Landesversammlung in Grafing:Nein-Sagen als Programm

Neue Partei will Nichtwählern und Politikverdrossenen" eine Stimme geben. Der Ebersberger Bundestagskandidat war früher in der rechten Szene aktiv, ist aber 2009 nach eigenen Angaben ausgestiegen

Barbara Mooser

In rechtsextremen Kreisen war er lange wohlbekannt, bei den Republikanern war er ebenso aktiv wie bei der NPD und bei der Münchner "Bürgerinitiative Ausländerstopp". Nach eigenen Angaben ist das alles für Marius Augustin allerdings Vergangenheit. 2009 habe er an einem Aussteigerprogramm des Innenministeriums teilgenommen, mit den rechten Ideen wolle er "definitiv nichts mehr zu tun haben". Der Poinger will sich nun wieder politisch engagieren - und zwar bei der "Nein-Partei", die laut Eigenwerbung "Nichtwählern und Politikverdrossenen" eine Stimme geben möchte.

In Grafing hat am Wochenende der sogenannte Landesparteitag der "Nein-Partei" stattgefunden, einen großen Saal anzumieten war dafür freilich nicht nötig: Gerade einmal fünf Teilnehmer - vier davon aus dem Landkreis, einer aus Rosenheim - kamen zusammen und kürten laut eigener Mitteilung "mit einer überwiegenden Mehrheit" Marius Augustin zum Landesgeneralsekretär und Landesgeschäftsführer sowie zum Bundestagsdirektkandidaten für den Wahlkreis 214 Ebersberg-Erding. Damit er auch tatsächlich antreten darf, muss er allerdings noch Unterstützerunterschriften sammeln: 200 müssen bis zum Sommer zusammenkommen, "da bin ich ziemlich zuversichtlich", sagt der 31-Jährige, der als Zugbegleiter arbeitet.

Die "Nein-Partei", die 2012 gegründet wurde, hat bisher nach eigenen Angaben 78 Mitglieder in Bayern, Baden-Württemberg, Berlin, Hessen, Niedersachsen, Nordrhein-Westfalen, Sachsen, Sachsen-Anhalt und Schleswig-Holstein.
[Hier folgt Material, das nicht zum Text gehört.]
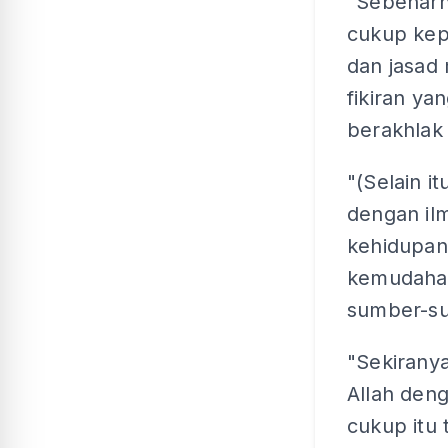
"Sebenarn
cukup kep
dan jasad
fikiran ya
berakhlak
"(Selain i
dengan ilm
kehidupan
kemudahan
sumber-su
"Sekirany
Allah deng
cukup itu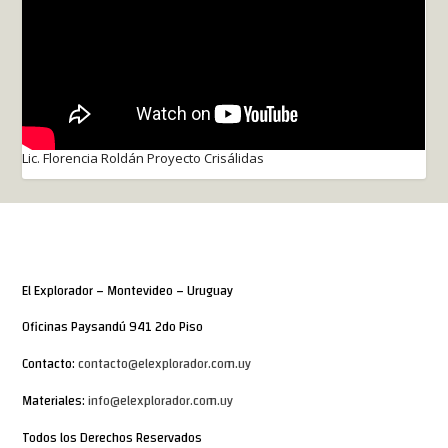
Lic. Florencia Roldán Proyecto Crisálidas
El Explorador – Montevideo – Uruguay
Oficinas Paysandú 941 2do Piso
Contacto:
contacto@elexplorador.com.uy
Materiales:
info@elexplorador.com.uy
Todos los Derechos Reservados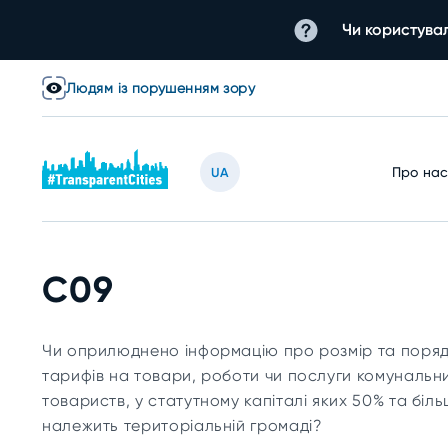
Чи користувал
Людям із порушенням зору
Про на
UA
C09
Чи оприлюднено інформацію про розмір та поря
тарифів на товари, роботи чи послуги комунальн
товариств, у статутному капіталі яких 50% та біль
належить територіальній громаді?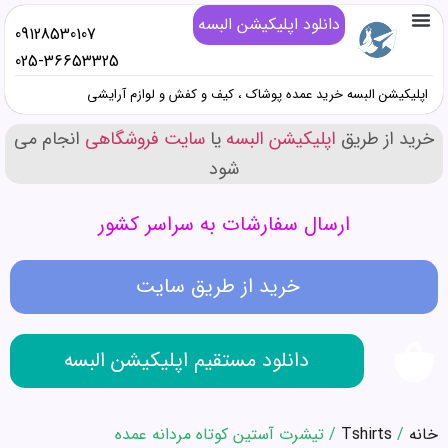
دانلود اپلیکیشن البسه
09128530107
تماس با ما
خرید پوشاک زنانه عمده
خرید پوشاک دخترانه عمده
خرید پوشاک پسرانه عمده
خرید پوشاک مردانه عمده
دانلود اپلیکیشن البسه
همه محصولات عمده کیف و کفش و صندل
همه محصولات عمده پوشاک
همه محصولات عمده آرایشی
025-36653325
اپلیکیشن البسه خرید عمده پوشاک ، کیف و کفش و لوازم آرایشی
خرید از طریق
اپلیکیشن البسه
یا
سایت فروشگاهی
انجام می
شود
ارسال سفارشات به سراسر کشور
خرید از طریق سایت
دانلود مستقیم اپلیکیشن البسه
خانه
/
Tshirts
/ تیشرت آستین کوتاه مردانه عمده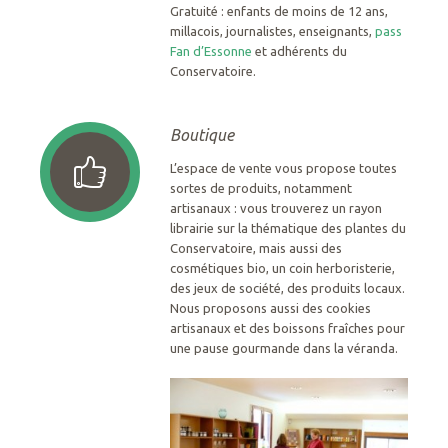
Gratuité : enfants de moins de 12 ans,
millacois, journalistes, enseignants,
pass
Fan d’Essonne
et adhérents du
Conservatoire.
Boutique
L’espace de vente vous propose toutes
sortes de produits, notamment
artisanaux : vous trouverez un rayon
librairie sur la thématique des plantes du
Conservatoire, mais aussi des
cosmétiques bio, un coin herboristerie,
des jeux de société, des produits locaux.
Nous proposons aussi des cookies
artisanaux et des boissons fraîches pour
une pause gourmande dans la véranda.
Der Name der Partei ist dabei Programm: "Unsere Ziele geben Nichtwählern eine Stimme ohne Parteiprogramm und ohne Ideologien, frei von Wahlversprechungen und Wahlgeschenken", heißt es in einer Pressemitteilung der Partei. Sollte ein Mandatsträger eine Entscheidung der übrigen Parteien mittragen, "so wird er umgehend aus der Partei ausgeschlossen". Ausnahmen seien Abstimmungen, die Bürgern die Entscheidungsgewalt übertragen, zum Beispiel Volksentscheide.
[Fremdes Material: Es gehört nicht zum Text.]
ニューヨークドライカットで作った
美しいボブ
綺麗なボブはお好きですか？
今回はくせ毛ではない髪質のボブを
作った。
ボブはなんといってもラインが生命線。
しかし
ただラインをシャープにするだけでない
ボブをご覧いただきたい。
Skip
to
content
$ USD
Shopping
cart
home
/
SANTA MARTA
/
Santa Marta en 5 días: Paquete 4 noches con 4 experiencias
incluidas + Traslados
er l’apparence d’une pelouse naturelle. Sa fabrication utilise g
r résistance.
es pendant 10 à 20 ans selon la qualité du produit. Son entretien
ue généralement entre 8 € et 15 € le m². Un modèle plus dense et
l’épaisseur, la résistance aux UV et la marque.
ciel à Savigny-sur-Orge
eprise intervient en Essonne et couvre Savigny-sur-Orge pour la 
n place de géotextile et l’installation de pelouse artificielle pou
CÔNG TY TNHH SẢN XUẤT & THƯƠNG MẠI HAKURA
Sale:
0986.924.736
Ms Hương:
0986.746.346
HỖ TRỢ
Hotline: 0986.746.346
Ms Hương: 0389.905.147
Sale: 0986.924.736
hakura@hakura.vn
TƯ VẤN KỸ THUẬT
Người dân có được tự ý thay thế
Ganz unpolitisch würde Augustin nach eigenen Angaben nicht ans Werk gehen, sollte er tatsächlich einmal ein Amt erhalten. Für Transparenz bei demokratischen Entscheidungen und beispielsweise Übertragungen aus Sitzungssälen politischer Gremien würde sich der Poinger nach eigenen Angaben stark machen. Auch Bildungspolitik sei ihm wichtig. Bei der Nein-Partei hat Augustin nun eine neue politische Heimat gefunden, nachdem er zuletzt bis Herbst 2012 bei der Zentrumspartei mitgearbeitet hat. Noch im Oktober war er bei den Wahlen für den Landesvorstand angetreten und zum stellvertretenden Landesvorsitzenden gewählt worden. Danach sei aber der Landesverband ohnehin für ungültig erklärt worden, ihn habe auch die mangelnde innerparteiliche Demokratie abgeschreckt, sagt Augustin. Deshalb habe er sich von der Zentrumspartei wieder abgewendet. Bis 2009 war Augustin in verschiedenen Funktionen und auf verschiedenen Ebenen in extrem rechten Parteien aktiv. Zunächst gehörte er den Republikanern an, bevor er zur NPD und schließlich zur "Bürgerinitiative Ausländerstopp" wechselte, die auch im Münchner Stadtrat vertreten ist. Im Juli 2009 legte er dort seine Position als Pressesprecher nieder, damals dankte der BIA-Vorsitzende Karl Richter dem Poinger zum Abschied noch für seine "verdienstvolle Mitarbeit". Heute hält Augustin nach eigenen Angaben seine rechten Aktivitäten für den "größten Fehler meines Lebens". Angeschlossen habe er sich den Rechten aus Enttäuschung über die etablierten Parteien. Abgeschreckt habe ihn letztlich die Verherrlichung der Ideologie des Nationalsozialismus und die latente Gewaltbereitschaft, sagt er.